Enchente aquece economia formal e informal no município de Parintins

A elevação do nível dos rios da Amazônia nem sempre traz sérios transtornos à população. O fenômeno natural também gera oportunidade para geração de renda. Nas últimas semanas, locais como Francesa, orla da cidade, avenida Paraíba e orla da União tem registrado aquecimento da economia formal e informal do parintinense. Com a cheia os barcos passam a ancorar nos locais citados e se tornam portas de entrada de pessoas vindas da zona rural de Parintins e até de outros municípios como Urucará, Barreirinha, Juruti, Nhamundá, entre outros.

A intensa movimentação atrai trabalhadores de diversas áreas como taxistas, mototaxistas, tricicleiros, navegadores, vendedores ambulantes, comércio fixo e outros comerciantes que aproveitam o período para ganhar um dinheiro extra. De sexta a terça-feira a circulação de pessoas, veículos e produtos é maior.

Movimentação

Na Francesa, o grande número de barcos vindos das comunidades Zé Açu, Vila Amazônia, Uaicurapá, e outras gera maior quantidade de pessoas. O taxista Abiezer Vinente, 52, confirma que na Francesa os lucros são maiores nesta época do ano. “A gente acompanha a movimentação das pessoas”, destaca.

Outro local que também recebe expressivo número de transeuntes é a orla da Cidade, enfrente aos Correios. Com a interdição da Praça do Cristo Redentor, os barcos e lanchas passaram a se concentrar entre o mercado e o local conhecido como Kais Bar. O mototaxista Igor Pinheiro, 31, aponta a orla da cidade como ponto de maior lucratividade para ele. O local é porta de entrada e saída de pessoas de regiões como Caburi, Mocambo, Paraná do Espirito Santo e outras comunidades do interior.

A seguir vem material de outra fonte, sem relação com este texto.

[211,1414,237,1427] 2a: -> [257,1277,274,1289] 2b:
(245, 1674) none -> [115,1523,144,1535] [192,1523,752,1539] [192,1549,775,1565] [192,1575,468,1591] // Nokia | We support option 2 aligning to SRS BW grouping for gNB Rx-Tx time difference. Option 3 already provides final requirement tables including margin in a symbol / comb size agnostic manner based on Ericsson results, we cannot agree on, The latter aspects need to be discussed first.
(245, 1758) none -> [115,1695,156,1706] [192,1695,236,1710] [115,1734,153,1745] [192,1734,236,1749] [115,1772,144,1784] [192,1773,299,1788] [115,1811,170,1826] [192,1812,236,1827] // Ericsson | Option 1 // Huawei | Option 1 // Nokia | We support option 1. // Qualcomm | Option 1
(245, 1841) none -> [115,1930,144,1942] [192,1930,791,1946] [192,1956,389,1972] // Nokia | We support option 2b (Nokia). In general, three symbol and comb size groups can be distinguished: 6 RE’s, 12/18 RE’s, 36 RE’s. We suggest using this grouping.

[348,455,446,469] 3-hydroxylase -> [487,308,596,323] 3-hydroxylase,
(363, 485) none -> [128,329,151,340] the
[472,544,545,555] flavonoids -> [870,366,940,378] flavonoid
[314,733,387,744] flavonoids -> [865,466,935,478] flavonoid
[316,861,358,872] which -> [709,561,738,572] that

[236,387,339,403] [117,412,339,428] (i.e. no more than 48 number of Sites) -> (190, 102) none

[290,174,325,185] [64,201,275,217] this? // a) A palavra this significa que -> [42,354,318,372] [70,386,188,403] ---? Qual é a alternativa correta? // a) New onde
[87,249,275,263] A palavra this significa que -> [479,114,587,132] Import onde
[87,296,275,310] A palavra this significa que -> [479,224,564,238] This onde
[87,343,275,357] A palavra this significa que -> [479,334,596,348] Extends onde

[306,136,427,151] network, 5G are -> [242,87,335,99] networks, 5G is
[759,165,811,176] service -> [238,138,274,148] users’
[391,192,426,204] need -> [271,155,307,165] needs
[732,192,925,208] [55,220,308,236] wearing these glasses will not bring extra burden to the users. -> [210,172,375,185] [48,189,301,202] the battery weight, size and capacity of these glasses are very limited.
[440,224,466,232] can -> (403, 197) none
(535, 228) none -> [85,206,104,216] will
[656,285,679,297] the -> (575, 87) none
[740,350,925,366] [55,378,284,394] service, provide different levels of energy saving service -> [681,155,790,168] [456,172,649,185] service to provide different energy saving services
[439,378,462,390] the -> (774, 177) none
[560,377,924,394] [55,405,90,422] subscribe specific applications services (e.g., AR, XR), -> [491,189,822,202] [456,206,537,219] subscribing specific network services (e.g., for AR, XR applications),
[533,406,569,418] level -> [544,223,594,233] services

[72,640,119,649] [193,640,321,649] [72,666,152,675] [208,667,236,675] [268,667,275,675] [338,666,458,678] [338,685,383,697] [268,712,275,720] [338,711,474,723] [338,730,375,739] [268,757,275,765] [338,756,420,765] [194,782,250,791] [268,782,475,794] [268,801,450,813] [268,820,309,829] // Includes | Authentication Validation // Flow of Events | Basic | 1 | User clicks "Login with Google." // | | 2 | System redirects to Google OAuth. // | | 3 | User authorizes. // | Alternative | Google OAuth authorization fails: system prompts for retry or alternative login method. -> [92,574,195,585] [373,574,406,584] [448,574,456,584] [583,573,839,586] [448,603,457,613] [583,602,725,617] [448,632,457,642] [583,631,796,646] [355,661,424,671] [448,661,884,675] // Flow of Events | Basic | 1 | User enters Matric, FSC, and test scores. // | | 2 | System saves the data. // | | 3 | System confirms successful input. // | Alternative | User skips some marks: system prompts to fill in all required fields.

O porto improvisado na avenida Paraíba, Palmares, utilizado para atracação da balsa que navega no trecho cidade de Parintins/Vila Amazônia também apresenta grande fluxo de pessoas e, consequentemente, um comércio mais ativo. A gleba possui mais de sessenta comunidades e, diariamente, os comunitários vêm a Parintins. O comércio de bebida e alimentos registra melhoras durante a enchente. O vendedor ambulante Alexandre Sicsu, 22, revela que na vazante a movimentação de pessoas e do comércio passa a ser no posto Caçapava, Centro, local para onde se transfere a balsa.

A Rua Beira Rio, na orla do bairro da União, possui três flutuantes que passaram a funcionar de forma definitiva no local, pelo menos até durar a cheia. Centenas de barcos, lanchas, bajaras e canoas ancoram naquele ponto, que se tornou uma referência para embarcações que viajam para áreas próximas ao lago do Macurani e rios próximos. O pescador Francisco Sabá, 57, construiu um flutuante e mora ali há cinco anos. Além da pescaria pode contar agora com o comércio para aumentar a renda dele. “Melhora mais um pouco na enchente, depois que seca para mesmo”, afirma.

Além do grande fluxo de pessoas, outro ponto em comum entre os locais citados é a falta de melhor estrutura física. A orla da União é construída lentamente e está com trabalhos paralisados, assim como a Francesa. A avenida Paraíba, onde atraca a balsa, não está asfaltada e valas são formadas no chão de piçarra. A orla da cidade, no trecho entre a Praça do Cristo e o porto não está adequado para atracação de embarcações.